Microsoft Corp on Wednesday unveiled its Hohm website designed to help residential power consumers save money and reduce their environmental impact by conserving energy.
Microsoft has been selling technology to the energy industry for years and is now targeting the home power market as the weak economy forces consumers to find ways to save money and the government prepares to mandate the use of renewables and energy efficiency to curb carbon emissions.
Conservation is the cheapest source of energy, Troy Batterberry, product manager for Hohm, told Reuters. If consumers use less power, he said, utilities will not need to build as many new polluting power plants. Everyone saves money.
Hohm uses complicated algorithms to analyze information provided by consumers and participating utilities to help them better understand their power usage, get recommendations and save money.
Those recommendations can include replacement of a thermostat, purchase of a new refrigerator and, maybe in the future, the installation of solar panels on the roof.
Batterberry estimated consumers could save about 5 percent to 10 percent on their energy bills, depending on how many recommendations they follow.
Microsoft Hohm is available for free to all 120 million households in the United States, whether their utility is a partner or not. Microsoft is partnering with utilities and meter vendors to capture information about consumer power use.
Google Inc this year rolled out a similar program called PowerMeter, which is available to a limited group of customers served by partner utilities. Google plans to expand PowerMeter this year.
Microsoft said all meter providers, technology companies and consulting firms could be both partners and/or the competition for Hohm.
In the short term, Microsoft expects there to be potential to make money through advertising. If Hohm recommends a furnace upgrade, the site could provide a link to furnace vendors. The vendors would pay Microsoft for the ad or referral.
In the future, Microsoft hopes Hohm will make money as a scalable demand-side management tool. Demand-side management programs pay consumers to reduce power use, especially during grid emergencies and times of very high demand, like summer heat waves when air conditioning usage stretches generation.
Demand-side management can also help utilities meet renewable and efficiency goals by offsetting the intermittent nature of renewables by reducing consumption when the wind stops blowing or the sun is not shining.
To get started with Hohm, users input household information over a secure website -- www.microsoft-hohm.com -- or, if their utility is a partner, they can upload their energy usage data.

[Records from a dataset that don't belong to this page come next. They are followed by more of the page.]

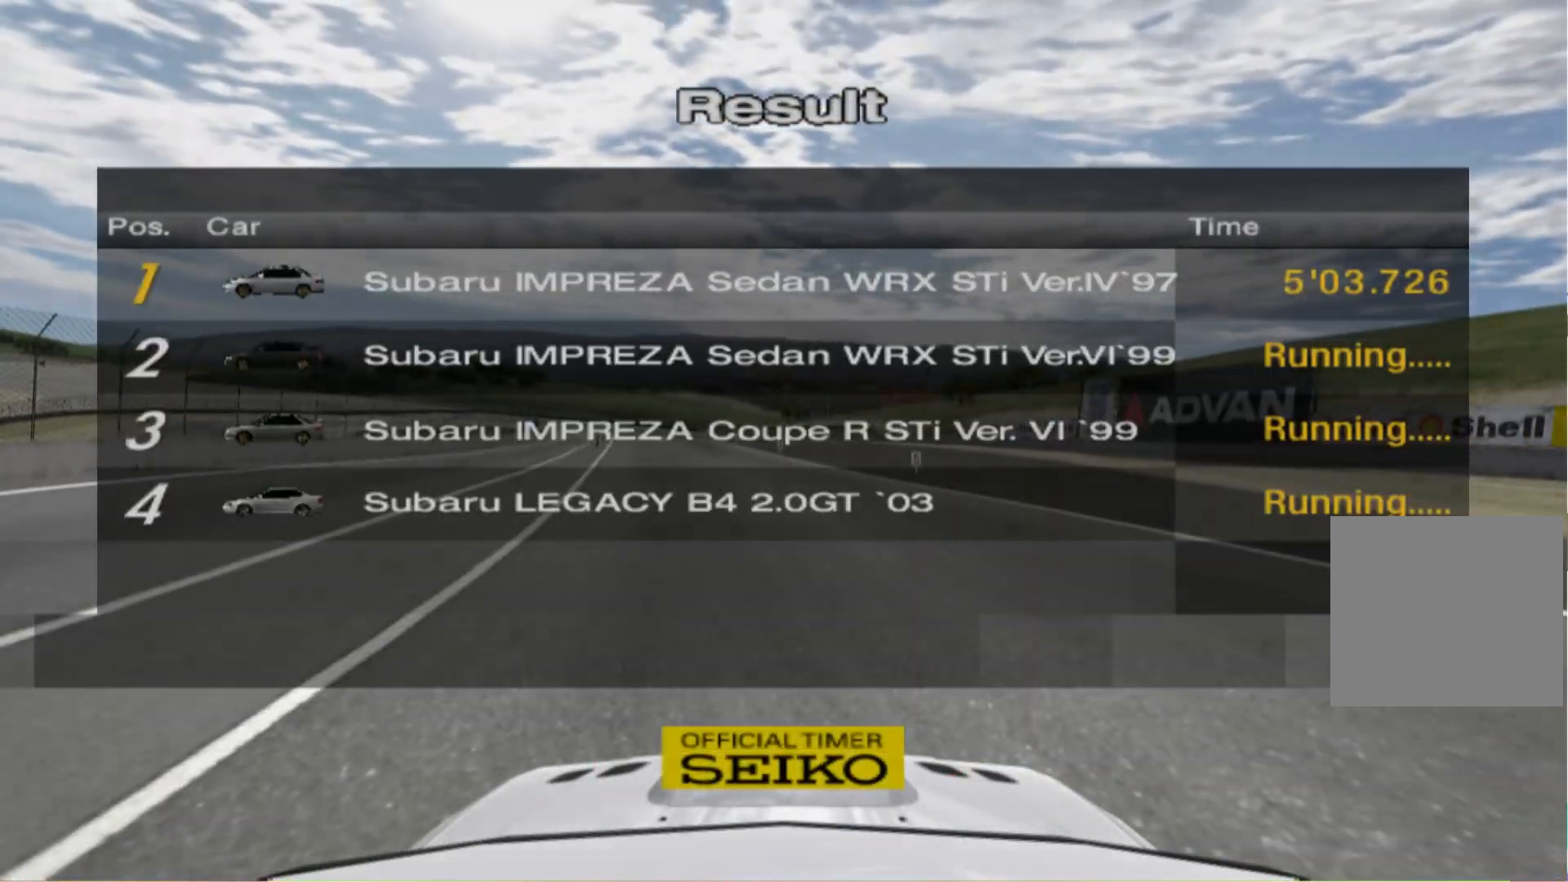
{"buttons": [], "left_stick": "center", "events": [[120, "R2", "up"]]}
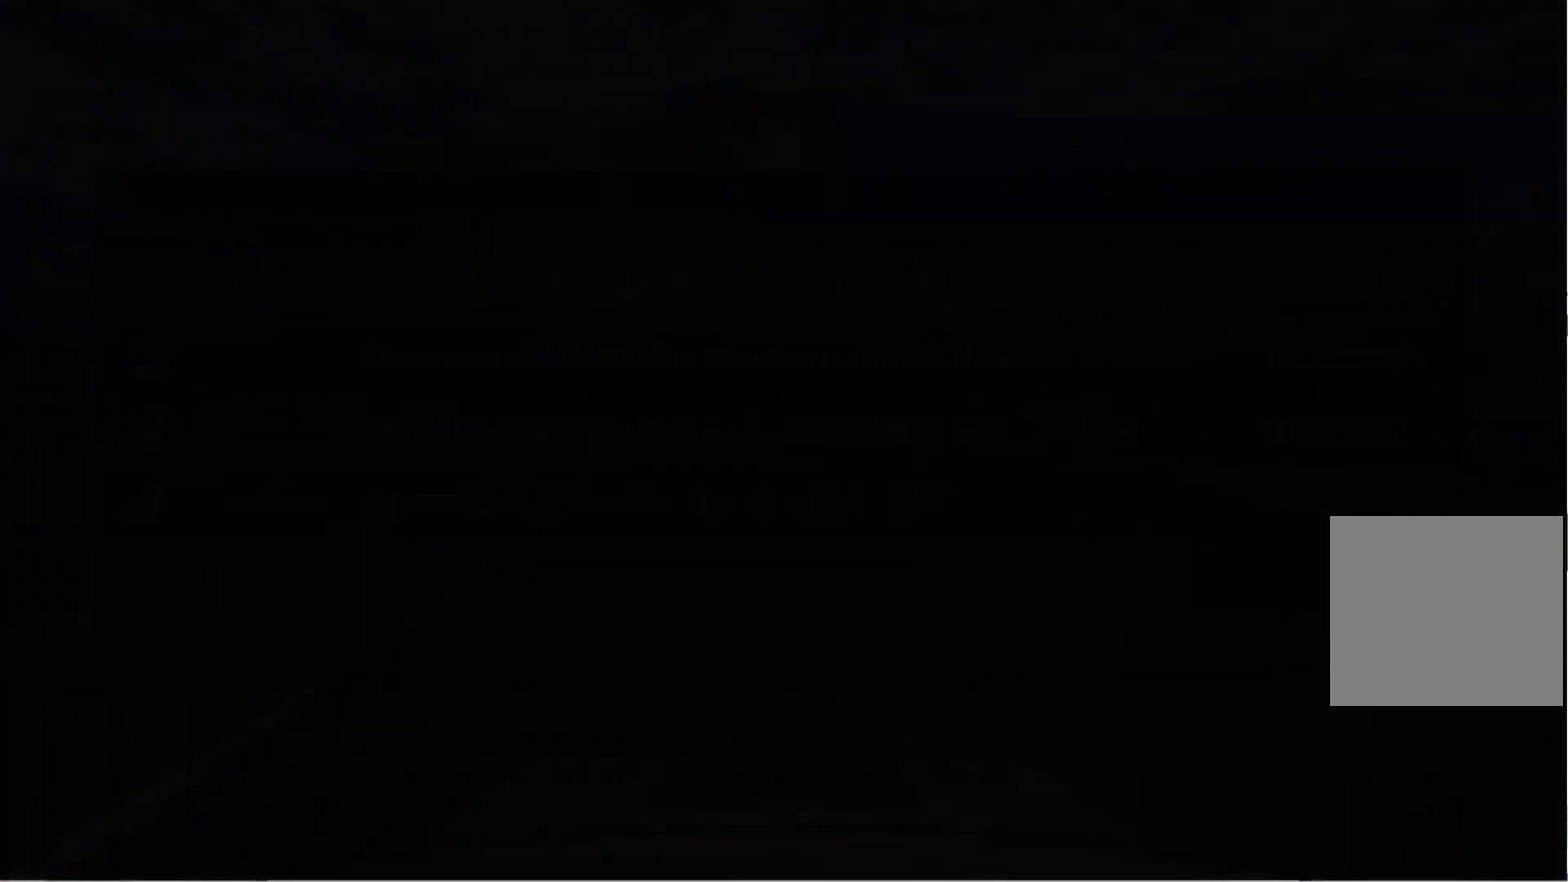
{"buttons": [], "left_stick": "center", "events": []}
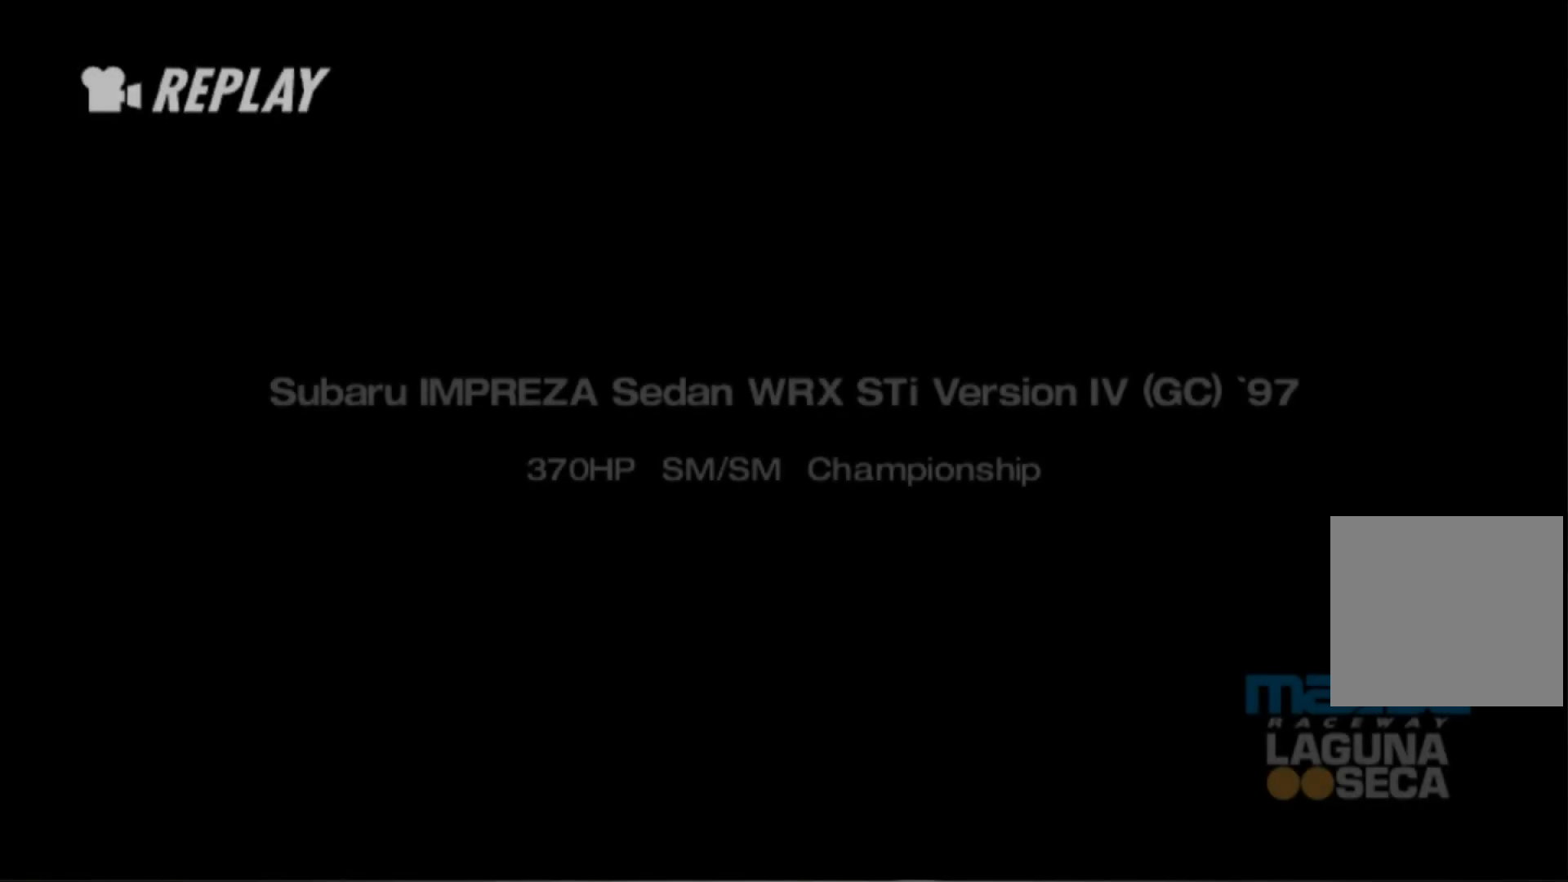
{"buttons": [], "left_stick": "center", "events": []}
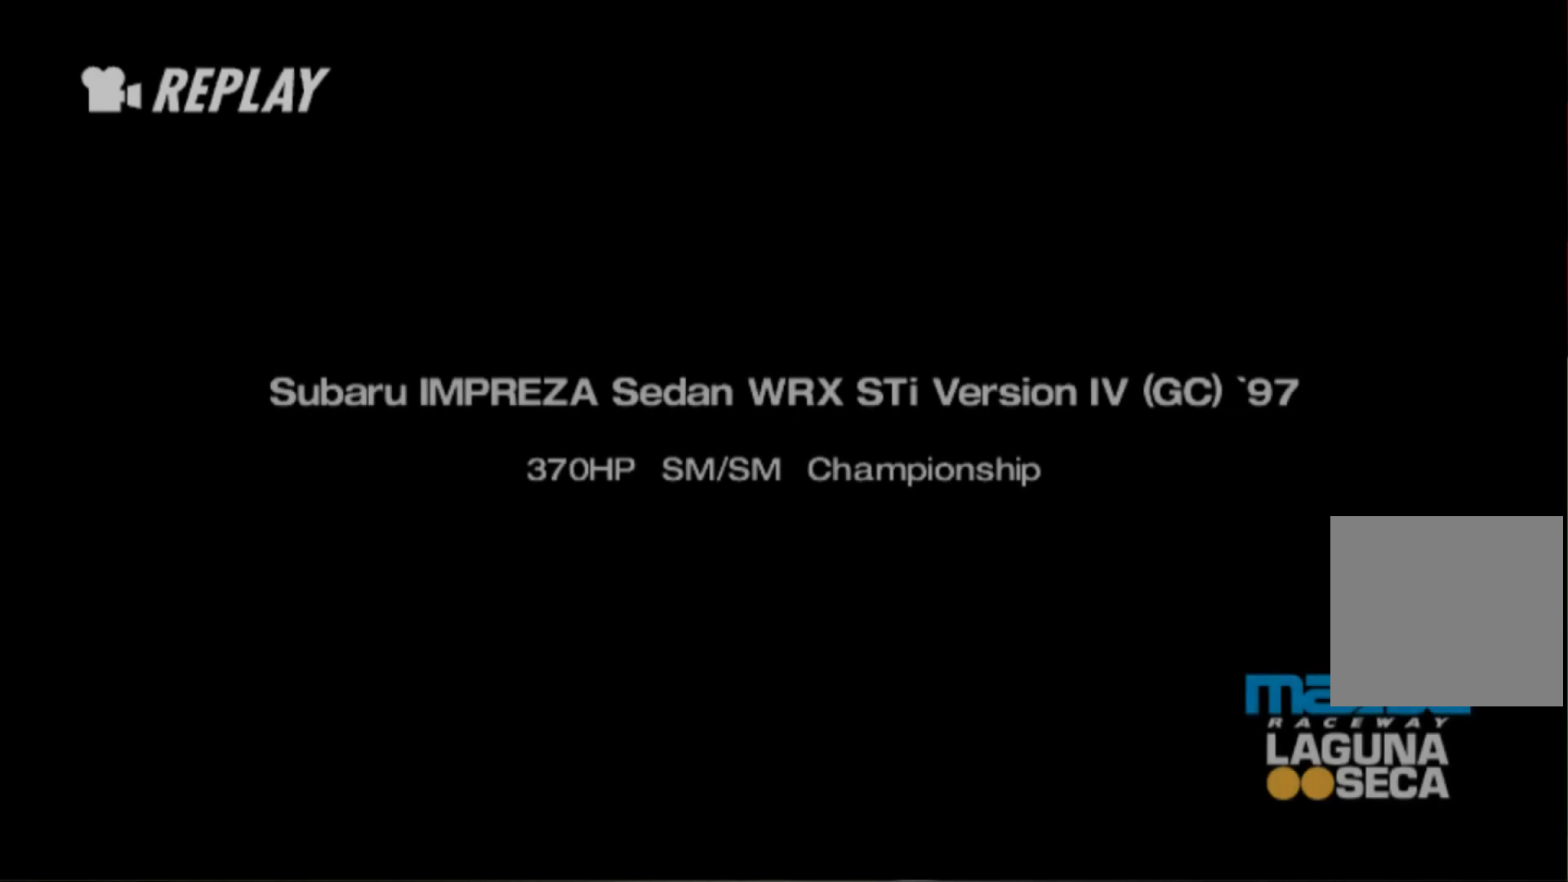
{"buttons": [], "left_stick": "center", "events": []}
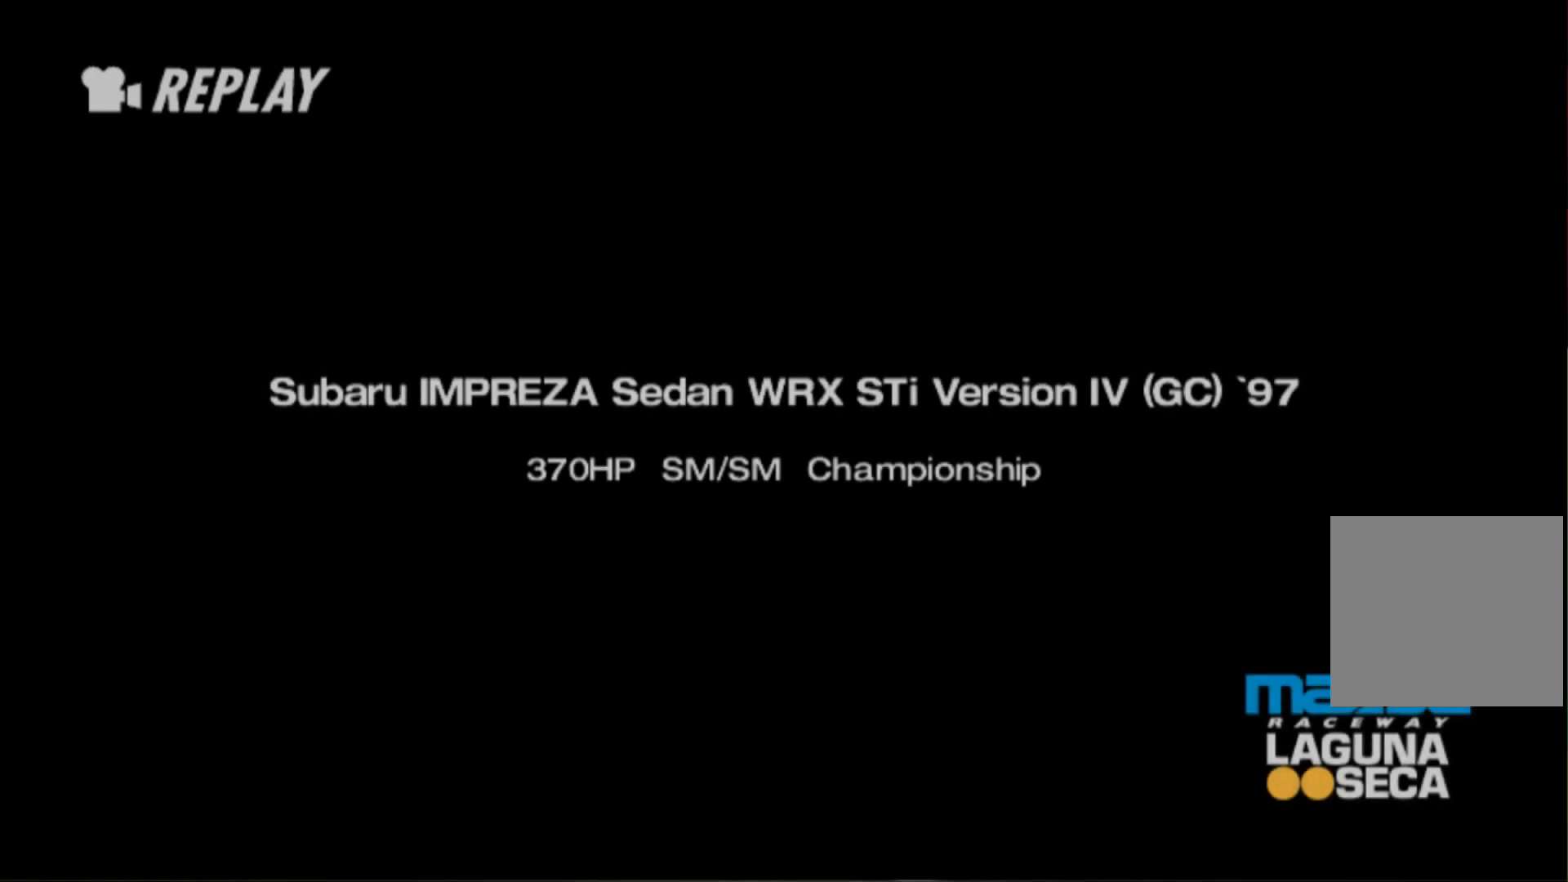
{"buttons": [], "left_stick": "center", "events": [[120, "START", "down"], [220, "START", "up"]]}
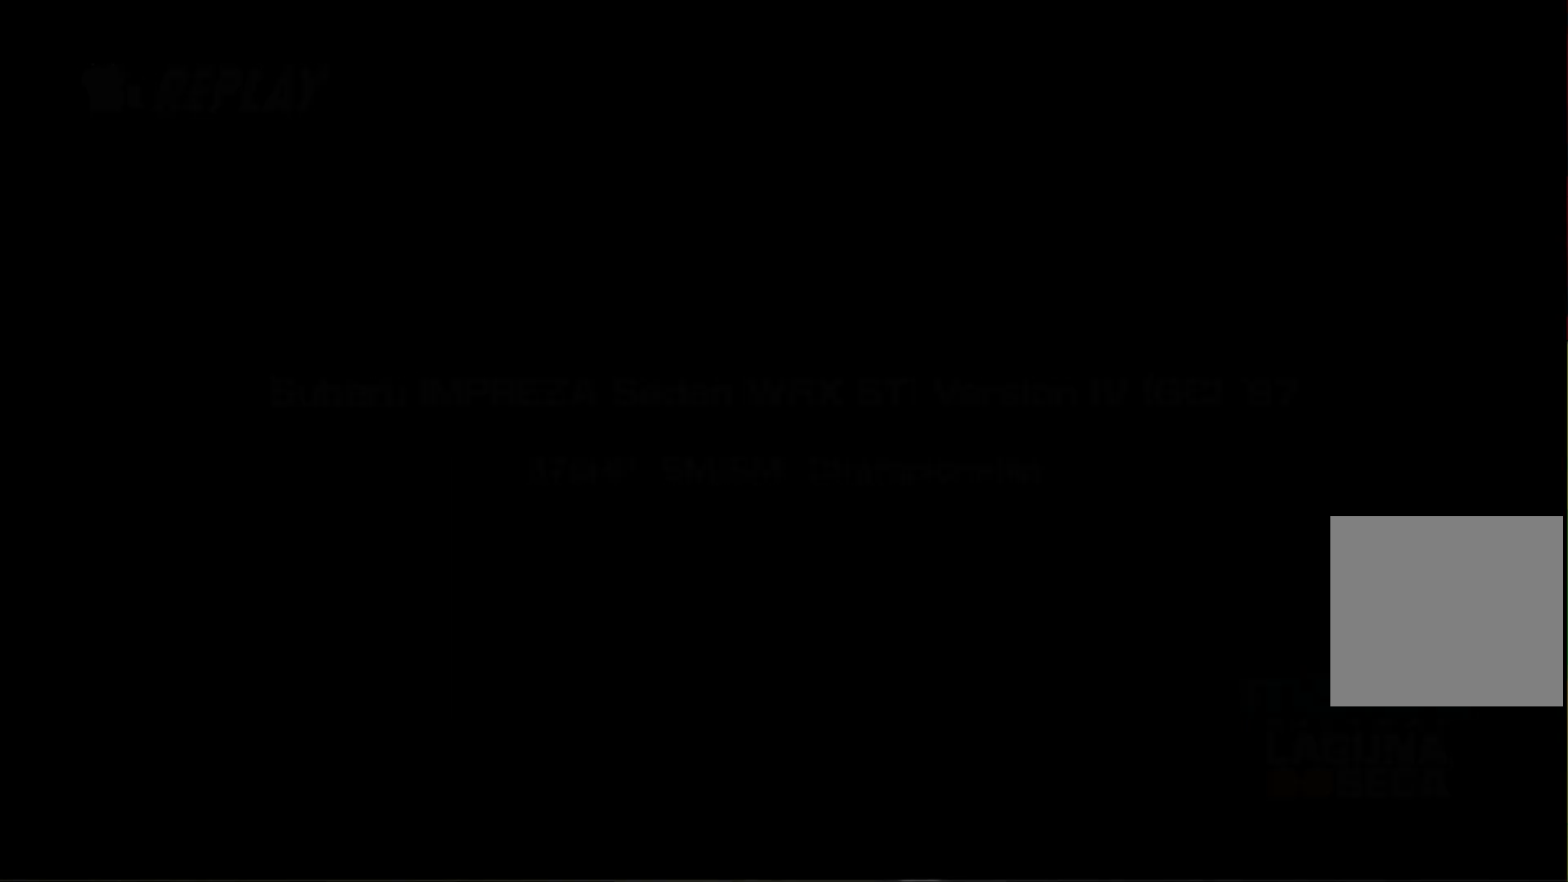
{"buttons": [], "left_stick": "center", "events": []}
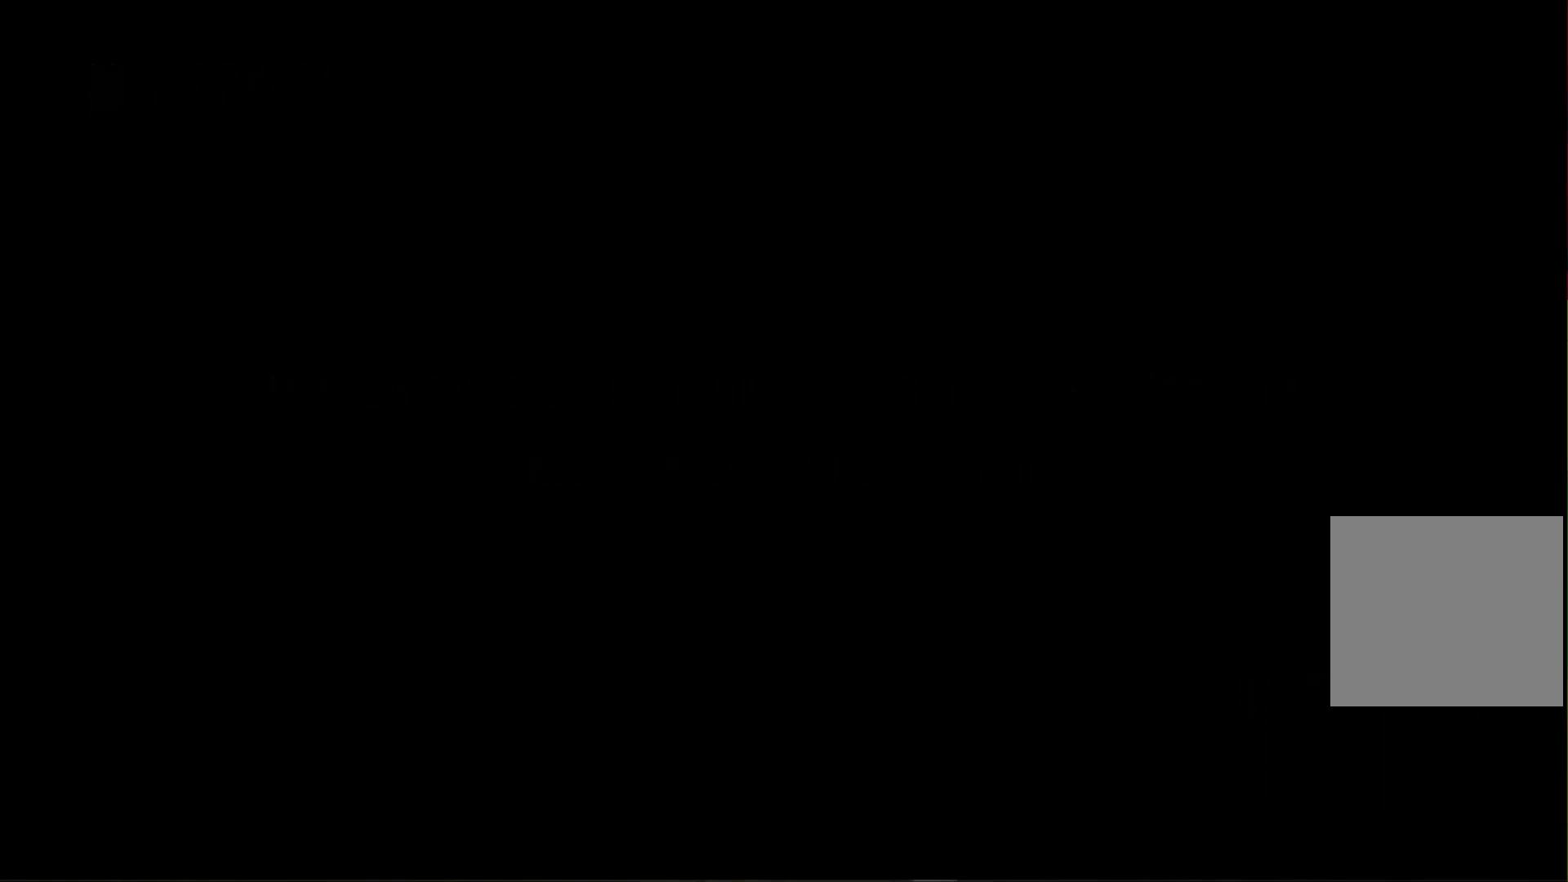
{"buttons": [], "left_stick": "center", "events": []}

Microsoft has partnered with Xcel Energy Inc, Puget Sound Energy, Seattle City Light and Sacramento Municipal Utility District, and plans to name more partners soon.
The more information the homeowner provides the more relevant the recommendations will be. As a default, Hohm will base recommendations on local and national averages.
Microsoft has been working on Hohm, code named Niagara, for about two years. The company did not disclose how much it spent on Hohm or how much it expects to make from the venture.
In about six to nine months after receiving feedback from users and refining and improving the application, Jon Arnold, managing director of Microsoft's Worldwide Power and Utilities Industry, told Reuters, Hohm should exit the Beta version. Ultimately, Microsoft wants Hohm to go international.